Le Maroc, accusé d’avoir eu recours au logiciel d’espionnage Pegasus, multiplie les attaques judiciaires en France contre les médias ayant révélé ou dénoncé l’affaire, notamment via des procédures en diffamation à la recevabilité toutefois très incertaine.
Le 22 juillet, le Maroc avait lancé une première procédure en diffamation contre Amnesty et Forbidden Stories, les deux organisations ayant obtenu la liste des numéros de téléphones ciblés par les clients de Pegasus, logiciel développé par le groupe israélien NSO.
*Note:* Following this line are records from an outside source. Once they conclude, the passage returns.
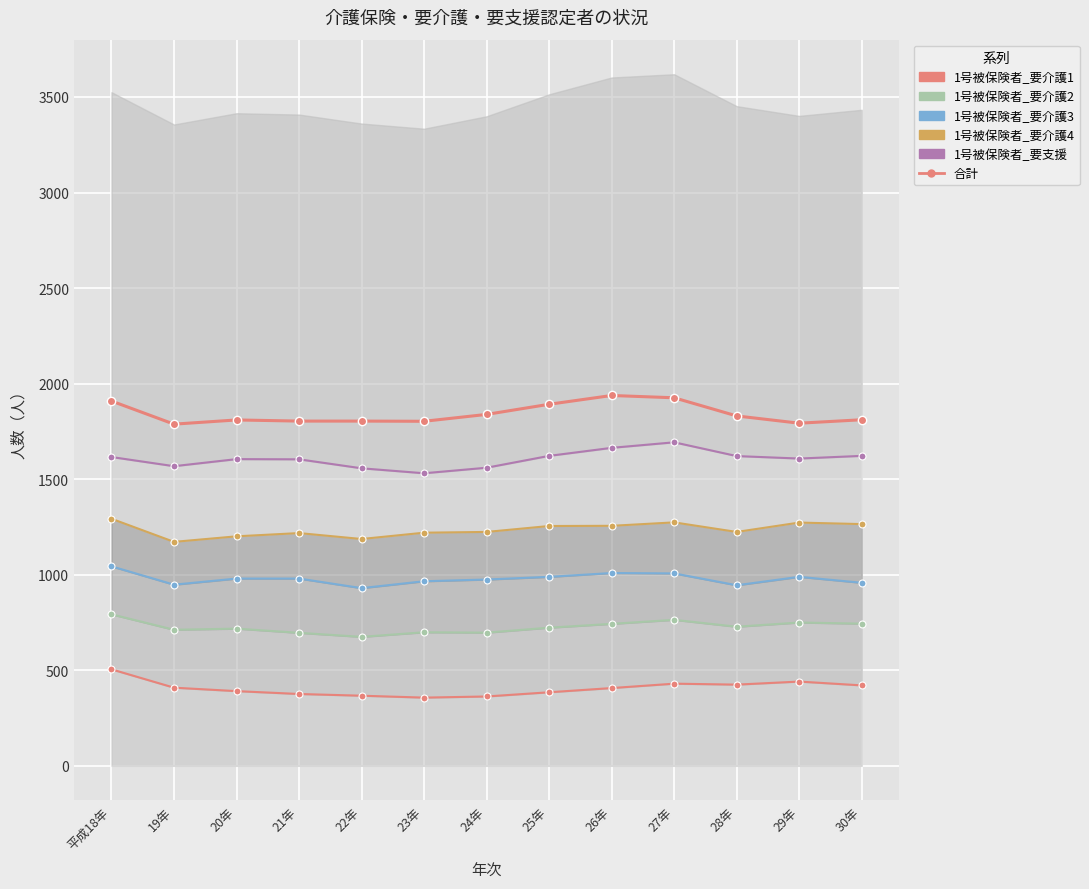

How many interior local peaks does the 1号被保険者_要介護1 series have?

2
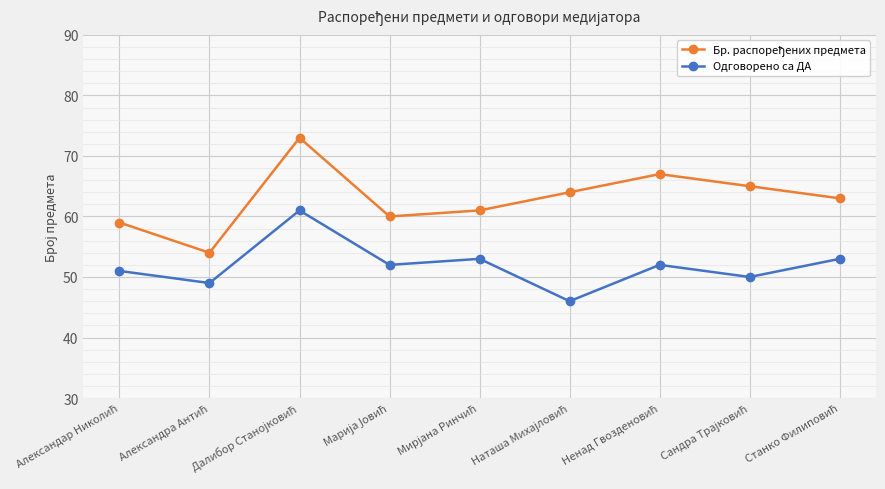

What is the sum of all Одговорено са ДА values?

467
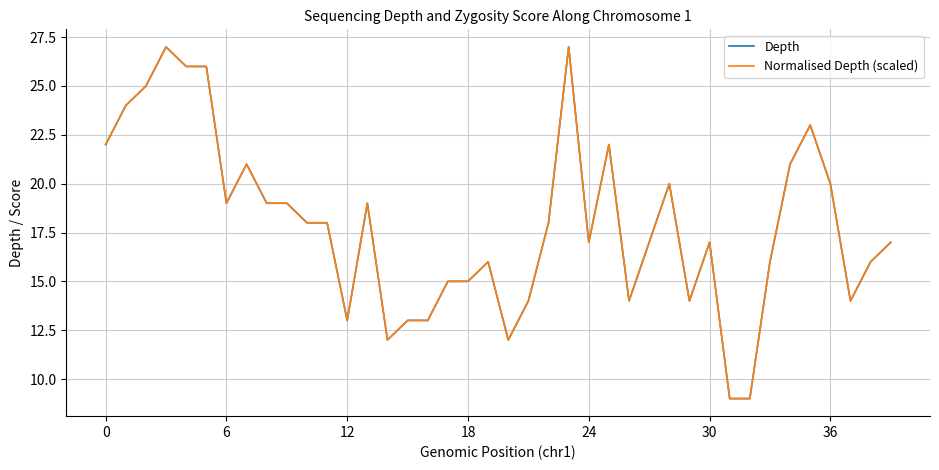

Is this an area chart (filled region under the line)?

No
Mercredi, l’avocat du royaume du Maroc, Me Olivier Baratelli, a annoncé à l’AFP avoir fait remettre « quatre nouvelles citations directes en diffamation ». Deux d’entre elles visent le quotidien Le Monde, membre du consortium de 17 médias internationaux ayant révélé le scandale, et son directeur Jérôme Fenoglio, une troisième poursuit le site d’information et d’investigation Mediapart et son patron Edwy Plenel, et la dernière attaque Radio France, également membre du consortium, a précisé l’avocat.
Une première audience procédurale est prévue le 15 octobre devant la chambre spécialisée en droit de la presse, mais si un procès se tenait, il ne devrait pas avoir lieu avant environ deux ans. D’autant que cette procédure va se heurter à une jurisprudence récente de la Cour de cassation: saisie déjà par le Maroc après plusieurs rejets de ses plaintes, la Cour a jugé en 2019 qu’un État ne pouvait pas engager de poursuites en diffamation publique, faute d’être un « particulier » au sens de la loi sur la liberté de la presse.
« L’État marocain est parfaitement recevable » puisqu’il agit aussi pour « le compte de ses administrations et de ses services », assure Me Baratelli qui entend ferrailler contre cette jurisprudence défavorable. De son côté, le ministre marocain de l’Intérieur, Abdelouafi Laftit, dépose mercredi à Paris une plainte en « dénonciation calomnieuse » à l’encontre de Mediapart et de son directeur de publication Edwy Plenel, a annoncé dans un communiqué l’avocat du ministre, Me Rodolphe Bosselut.
Le ministre entend contester « les allégations insidieuses et les calomnies colportées depuis plusieurs jours par ces médias qui portent des accusations graves, contre des institutions qu’il représente, sans avancer la moindre preuve concrète », poursuit le communiqué.
Le ministre dénonce encore « une cabale médiatique ».Sa plainte en « dénonciation calomnieuse » répond aux plaintes contre X déposées le 19 juillet par Mediapart, dont deux journalistes ont été espionnés via le logiciel Pegasus.
Elle ne pourra toutefois pas être examinée immédiatement par la justice française, mais seulement au terme de l’enquête ouverte le 20 juillet par le parquet de Paris sur ce vaste scandale d’espionnage et dans le cas où le ministre et ses services sont mis hors de cause.